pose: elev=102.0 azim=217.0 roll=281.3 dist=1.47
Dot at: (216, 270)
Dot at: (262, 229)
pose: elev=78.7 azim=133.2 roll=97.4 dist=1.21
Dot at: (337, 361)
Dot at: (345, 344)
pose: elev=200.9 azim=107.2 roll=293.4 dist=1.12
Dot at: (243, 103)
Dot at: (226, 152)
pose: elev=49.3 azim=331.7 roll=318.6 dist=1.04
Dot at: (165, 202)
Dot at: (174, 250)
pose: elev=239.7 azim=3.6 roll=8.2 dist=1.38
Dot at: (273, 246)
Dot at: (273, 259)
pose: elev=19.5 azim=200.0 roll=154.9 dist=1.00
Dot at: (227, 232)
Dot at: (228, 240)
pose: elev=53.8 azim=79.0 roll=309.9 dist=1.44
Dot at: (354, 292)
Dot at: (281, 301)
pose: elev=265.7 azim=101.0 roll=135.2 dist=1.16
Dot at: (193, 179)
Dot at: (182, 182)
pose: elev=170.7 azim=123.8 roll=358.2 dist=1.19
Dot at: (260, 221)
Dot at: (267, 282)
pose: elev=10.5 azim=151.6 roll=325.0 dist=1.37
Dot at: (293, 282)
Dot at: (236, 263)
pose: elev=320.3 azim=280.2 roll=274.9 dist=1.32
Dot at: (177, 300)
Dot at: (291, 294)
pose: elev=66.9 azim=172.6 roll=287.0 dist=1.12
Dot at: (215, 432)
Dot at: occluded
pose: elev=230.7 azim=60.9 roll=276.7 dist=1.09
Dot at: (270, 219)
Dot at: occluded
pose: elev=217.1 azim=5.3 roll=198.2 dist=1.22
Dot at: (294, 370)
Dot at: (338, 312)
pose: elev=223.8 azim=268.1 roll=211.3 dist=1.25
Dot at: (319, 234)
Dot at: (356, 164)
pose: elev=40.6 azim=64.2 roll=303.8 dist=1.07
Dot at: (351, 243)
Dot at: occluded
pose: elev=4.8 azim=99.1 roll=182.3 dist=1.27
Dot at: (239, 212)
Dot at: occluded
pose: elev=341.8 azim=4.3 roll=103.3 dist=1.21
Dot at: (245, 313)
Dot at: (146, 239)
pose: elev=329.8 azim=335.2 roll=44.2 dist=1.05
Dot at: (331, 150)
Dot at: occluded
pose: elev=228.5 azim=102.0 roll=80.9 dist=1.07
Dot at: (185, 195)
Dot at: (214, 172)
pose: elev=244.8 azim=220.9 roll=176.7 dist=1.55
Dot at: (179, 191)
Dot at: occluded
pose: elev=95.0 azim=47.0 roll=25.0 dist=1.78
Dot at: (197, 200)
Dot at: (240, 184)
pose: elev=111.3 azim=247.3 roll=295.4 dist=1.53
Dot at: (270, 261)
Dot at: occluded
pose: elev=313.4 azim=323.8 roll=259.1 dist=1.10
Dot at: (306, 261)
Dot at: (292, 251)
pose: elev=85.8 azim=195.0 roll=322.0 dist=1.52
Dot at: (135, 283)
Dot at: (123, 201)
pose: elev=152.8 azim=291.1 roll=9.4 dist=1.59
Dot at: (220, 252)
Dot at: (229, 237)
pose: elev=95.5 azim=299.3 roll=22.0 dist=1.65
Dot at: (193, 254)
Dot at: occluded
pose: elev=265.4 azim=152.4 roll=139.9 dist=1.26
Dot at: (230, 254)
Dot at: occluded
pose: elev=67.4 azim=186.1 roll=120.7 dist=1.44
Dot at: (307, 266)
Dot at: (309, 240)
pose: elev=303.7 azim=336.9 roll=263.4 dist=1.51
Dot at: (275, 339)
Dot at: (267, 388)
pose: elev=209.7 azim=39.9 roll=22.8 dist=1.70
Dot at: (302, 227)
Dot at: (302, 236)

═══

> _Short task_
Can you retype, character for character, the lines between the one holding "pose: elev=66.9 azim=172.6" and the one holding "Dot at: (267, 388)", inclusive?

> _Answer to this exercise_
pose: elev=66.9 azim=172.6 roll=287.0 dist=1.12
Dot at: (215, 432)
Dot at: occluded
pose: elev=230.7 azim=60.9 roll=276.7 dist=1.09
Dot at: (270, 219)
Dot at: occluded
pose: elev=217.1 azim=5.3 roll=198.2 dist=1.22
Dot at: (294, 370)
Dot at: (338, 312)
pose: elev=223.8 azim=268.1 roll=211.3 dist=1.25
Dot at: (319, 234)
Dot at: (356, 164)
pose: elev=40.6 azim=64.2 roll=303.8 dist=1.07
Dot at: (351, 243)
Dot at: occluded
pose: elev=4.8 azim=99.1 roll=182.3 dist=1.27
Dot at: (239, 212)
Dot at: occluded
pose: elev=341.8 azim=4.3 roll=103.3 dist=1.21
Dot at: (245, 313)
Dot at: (146, 239)
pose: elev=329.8 azim=335.2 roll=44.2 dist=1.05
Dot at: (331, 150)
Dot at: occluded
pose: elev=228.5 azim=102.0 roll=80.9 dist=1.07
Dot at: (185, 195)
Dot at: (214, 172)
pose: elev=244.8 azim=220.9 roll=176.7 dist=1.55
Dot at: (179, 191)
Dot at: occluded
pose: elev=95.0 azim=47.0 roll=25.0 dist=1.78
Dot at: (197, 200)
Dot at: (240, 184)
pose: elev=111.3 azim=247.3 roll=295.4 dist=1.53
Dot at: (270, 261)
Dot at: occluded
pose: elev=313.4 azim=323.8 roll=259.1 dist=1.10
Dot at: (306, 261)
Dot at: (292, 251)
pose: elev=85.8 azim=195.0 roll=322.0 dist=1.52
Dot at: (135, 283)
Dot at: (123, 201)
pose: elev=152.8 azim=291.1 roll=9.4 dist=1.59
Dot at: (220, 252)
Dot at: (229, 237)
pose: elev=95.5 azim=299.3 roll=22.0 dist=1.65
Dot at: (193, 254)
Dot at: occluded
pose: elev=265.4 azim=152.4 roll=139.9 dist=1.26
Dot at: (230, 254)
Dot at: occluded
pose: elev=67.4 azim=186.1 roll=120.7 dist=1.44
Dot at: (307, 266)
Dot at: (309, 240)
pose: elev=303.7 azim=336.9 roll=263.4 dist=1.51
Dot at: (275, 339)
Dot at: (267, 388)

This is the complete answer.